🤖 AI Summary
A lack of systematic methodologies for cross-platform performance and scalability comparison across heterogeneous HPC systems hinders fair and reproducible evaluation.
Method: This paper proposes a unified cross-platform evaluation paradigm centered on the single compute node as the baseline unit. It integrates node-level performance measurement, weak/strong scaling analysis, and normalized metric comparison into a standardized experimental design, execution, and reporting workflow.
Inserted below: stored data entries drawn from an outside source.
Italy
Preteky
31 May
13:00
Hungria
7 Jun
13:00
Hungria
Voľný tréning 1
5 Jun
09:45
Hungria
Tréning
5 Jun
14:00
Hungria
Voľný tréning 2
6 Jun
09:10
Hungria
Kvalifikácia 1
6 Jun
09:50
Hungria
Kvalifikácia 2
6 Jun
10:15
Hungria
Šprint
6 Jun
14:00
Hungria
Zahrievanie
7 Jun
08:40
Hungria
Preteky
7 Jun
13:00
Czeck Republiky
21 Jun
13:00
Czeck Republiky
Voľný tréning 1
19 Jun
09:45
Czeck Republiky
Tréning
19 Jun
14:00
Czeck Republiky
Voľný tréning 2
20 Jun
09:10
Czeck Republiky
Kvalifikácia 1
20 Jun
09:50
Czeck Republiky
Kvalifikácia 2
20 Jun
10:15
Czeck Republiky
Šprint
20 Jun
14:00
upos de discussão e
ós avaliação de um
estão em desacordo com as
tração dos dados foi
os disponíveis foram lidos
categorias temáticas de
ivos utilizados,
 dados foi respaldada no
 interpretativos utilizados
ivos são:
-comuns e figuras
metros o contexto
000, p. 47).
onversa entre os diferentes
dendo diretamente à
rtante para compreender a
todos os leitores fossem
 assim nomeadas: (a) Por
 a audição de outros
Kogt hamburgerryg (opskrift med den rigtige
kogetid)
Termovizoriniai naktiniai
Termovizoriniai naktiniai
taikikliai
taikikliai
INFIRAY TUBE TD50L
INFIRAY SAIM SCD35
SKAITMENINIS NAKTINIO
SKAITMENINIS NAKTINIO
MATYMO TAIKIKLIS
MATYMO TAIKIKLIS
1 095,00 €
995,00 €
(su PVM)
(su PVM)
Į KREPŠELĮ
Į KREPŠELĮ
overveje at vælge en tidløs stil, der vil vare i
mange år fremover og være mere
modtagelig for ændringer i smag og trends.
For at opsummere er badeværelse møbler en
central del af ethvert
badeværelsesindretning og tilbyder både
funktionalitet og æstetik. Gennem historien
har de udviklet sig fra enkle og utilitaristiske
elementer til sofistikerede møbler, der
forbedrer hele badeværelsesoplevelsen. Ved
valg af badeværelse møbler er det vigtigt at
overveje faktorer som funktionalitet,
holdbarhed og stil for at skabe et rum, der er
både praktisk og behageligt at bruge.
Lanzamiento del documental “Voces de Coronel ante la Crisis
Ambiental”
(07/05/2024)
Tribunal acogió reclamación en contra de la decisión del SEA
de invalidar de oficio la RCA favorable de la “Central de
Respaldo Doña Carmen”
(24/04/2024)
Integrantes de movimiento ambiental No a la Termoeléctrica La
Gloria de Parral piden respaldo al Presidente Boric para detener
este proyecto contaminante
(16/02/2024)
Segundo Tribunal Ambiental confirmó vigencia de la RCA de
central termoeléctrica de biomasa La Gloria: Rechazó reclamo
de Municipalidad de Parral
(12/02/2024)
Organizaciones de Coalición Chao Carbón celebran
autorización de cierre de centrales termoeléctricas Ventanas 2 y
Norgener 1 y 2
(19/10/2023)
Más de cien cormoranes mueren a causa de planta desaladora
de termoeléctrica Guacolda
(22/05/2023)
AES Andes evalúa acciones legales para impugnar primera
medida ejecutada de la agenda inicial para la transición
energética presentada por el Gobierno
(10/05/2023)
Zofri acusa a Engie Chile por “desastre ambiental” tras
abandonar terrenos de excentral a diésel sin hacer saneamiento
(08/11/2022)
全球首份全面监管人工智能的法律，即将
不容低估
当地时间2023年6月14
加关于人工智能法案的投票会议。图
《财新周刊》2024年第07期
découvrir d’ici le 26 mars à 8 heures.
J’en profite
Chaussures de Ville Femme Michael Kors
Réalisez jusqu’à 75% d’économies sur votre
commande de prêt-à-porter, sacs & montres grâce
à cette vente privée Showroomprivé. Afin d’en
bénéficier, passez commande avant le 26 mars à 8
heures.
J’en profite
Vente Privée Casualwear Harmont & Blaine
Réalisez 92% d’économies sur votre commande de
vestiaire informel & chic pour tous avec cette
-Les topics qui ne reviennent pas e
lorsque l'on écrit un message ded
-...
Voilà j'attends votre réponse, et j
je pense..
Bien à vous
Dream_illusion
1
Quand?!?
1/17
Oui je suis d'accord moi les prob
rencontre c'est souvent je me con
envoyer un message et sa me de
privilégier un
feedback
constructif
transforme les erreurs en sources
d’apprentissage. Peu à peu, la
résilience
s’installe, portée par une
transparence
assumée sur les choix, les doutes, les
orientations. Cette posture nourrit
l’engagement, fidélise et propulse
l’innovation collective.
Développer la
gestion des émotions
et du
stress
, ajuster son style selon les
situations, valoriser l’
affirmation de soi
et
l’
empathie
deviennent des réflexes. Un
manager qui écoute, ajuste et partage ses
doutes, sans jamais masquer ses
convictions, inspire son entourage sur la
A general-purpose validation framework is developed and empirically applied across diverse architectures—including CPUs, GPUs, and heterogeneous accelerators.
Contributions/Results: (1) Establishes the single node as the minimal comparable unit for cross-platform assessment; (2) Provides a reusable, standardized evaluation template and integrated toolchain; (3) Significantly improves consistency, reproducibility, and interpretability of performance evaluation across heterogeneous HPC platforms.
📝 Abstract
Due to the increasing diversity of high-performance computing architectures, researchers and practitioners are increasingly interested in comparing a code's performance and scalability across different platforms. However, there is a lack of available guidance on how to actually set up and analyze such cross-platform studies. In this paper, we contend that the natural base unit of computing for such studies is a single compute node on each platform and offer guidance in setting up, running, and analyzing node-to-node scaling studies. We propose templates for presenting scaling results of these studies and provide several case studies highlighting the benefits of this approach.